Resumes and Cover Letters


Have your resume reviewed by a Career Development Staff!

You may contact Career & Leadership Development: 262-472-1471, to schedule an individual appointment with a counselor to discuss your resume. Online students are encouraged to attach your resumes to an email and send to Career@uww.edu. A career staff will review and respond to you within seven work days.

Resumes by College/Major:
  • College of Letters and Sciences Sample
  • College of Arts and Comminations Sample
  • College of Education and Professional Studies Sample
  • College of Business and Economics Sample

Resumes


Resume Formats:

Chronological - The Chronological resume is used most frequently by new college graduates and people with a continuous employment history. Information about yourself is presented in reverse chronological order to give a detailed account of your education and experience. (Sample)

Functional - The Functional, or skills-based resume, is most often used by individuals whose education and experience do not match their career objective, or when there are noticeable gaps in work experience. In the Functional format, you highlight the skills you have developed. (Sample)

Combination - This format combines the Chronological and Functional formats, thereby combining relevant experience with skills developed that best match the job for which you are applying. (Sample)

Tips for Writing an Effective Resume:
  • Always remember that a resume essentially is a marketing tool, an advertisement. Its main goal is to secure interviews.
  • Consider using the following categories to help organize your information:
    • Objective
    • Related Skills or Qualifications
    • Education
    • Related Experience
    • Other Experience
    • Honors, Awards, Scholarships
    • Organizations and Activities
  • Bullet points- descriptions to help organize information and make it easier to read.
  • Action Verbs - use  to begin statements describing skills and responsibilities.
  • Be brief and to the point, placing the most important information to the employer first.
  • Font - use standard non-serif fonts such as Courier, Arial, of Times New Roman in a readable font size (no smaller than 10 point and no larger than 12 point).
  • Margins - have a good text/white-space balance, and centered on the page. Use 1/2 inch to 1 inch margins for top, bottom, right, and left.
  • Style - highlight important facts and headings by bolding, underlining, indenting, capitalizing and/or using bullet points to attract the reader's eye.
  • Length - be concise; a one-page resume is often adequate unless you have extensive experience that is applicable (exceptions are fields like Education, Human Services, and Higher Education).
  • Paper - use white or off-white resume paper only, unless you're in the arts/creative fields. Buy stationery and envelopes to match.
  • Reference Page - keep on a separate page
  • Proofread! Eliminate all errors.
  • Write out everything - don't use abbreviations.

 

Cover Letters 


Types of Cover Letters:

Application Letter: Use an application letter in order to get your resume read by a potential employer, as you apply to a specific job posting. Clearly demonstrate how your skills and experience match the qualifications of the position.
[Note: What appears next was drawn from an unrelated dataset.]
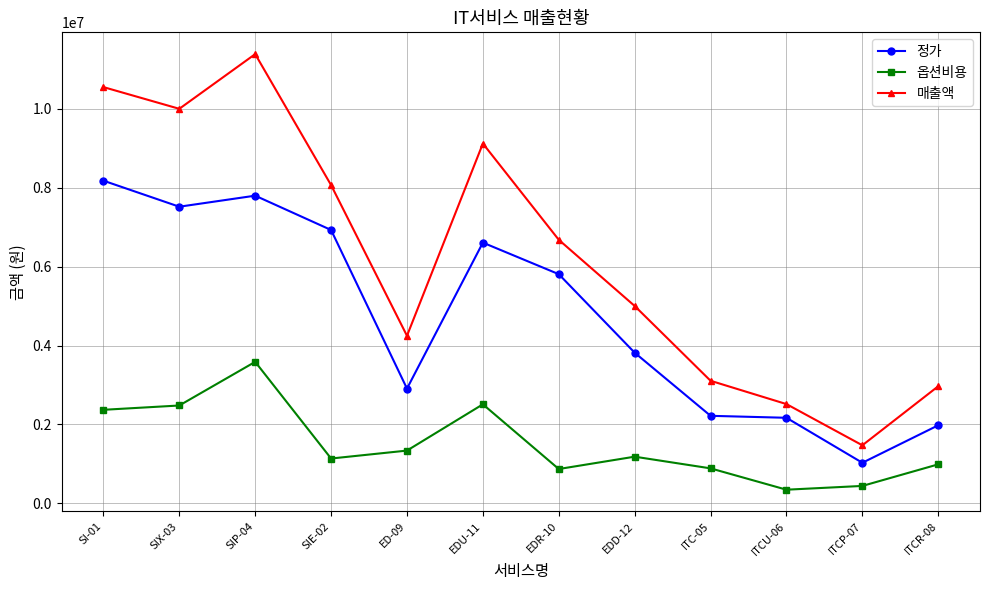

Which series has the largest range (max minus min)?

매출액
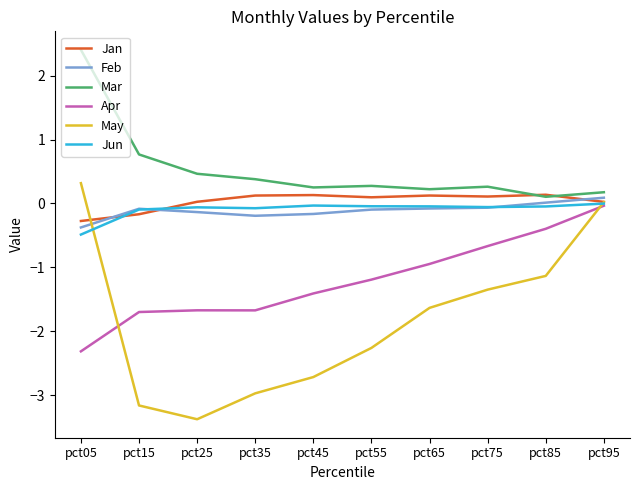

True or false: May and Mar cross at least once.

False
Cover Letter Format & Content (Sample)

Cover Letter (Sample)

Prospecting Letter: Use a prospecting letter when you are interested in working within a particular organization or company, but you haven't seen position openings that relate to your area. Make sure to address your letter to a specific person. Demonstrate your knowledge of the organization by describing how your qualifications and skills would contribute to their work environment.

Networking Letter: The networking letter is used to generate an informational interview with a specific person, usually based upon a referral.
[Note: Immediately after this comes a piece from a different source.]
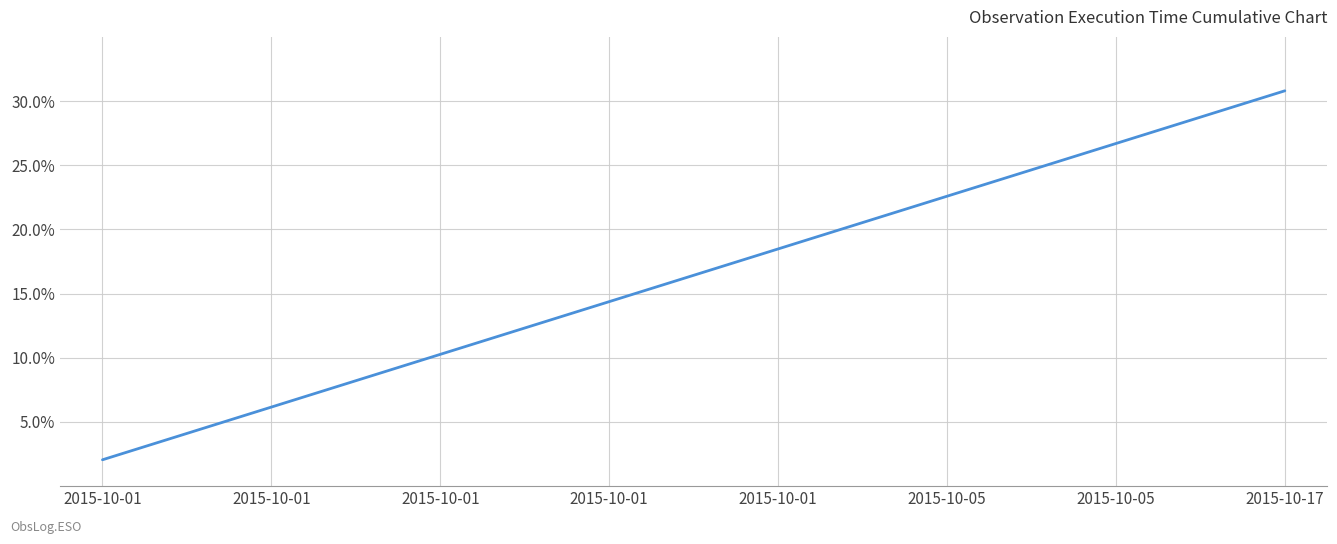

What is the smallest value displayed?

2.1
Tips for Writing an Effective Cover Letter
  • Use a standard business format
  • In the first paragraph, state the position you are applying for, how you found out about it, and why you are interested in the position and the employer
  • In the second paragraph, write about your strongest qualifications for the position. Be specific and use examples. Make the connection between your skills, your background, and the position.
  • In the third paragraph, ask for an interview, give your contact information, and thank the reader for his or her time and consideration. If you plan to follow up with a phone call, clearly indicate when you will be in contact with the person.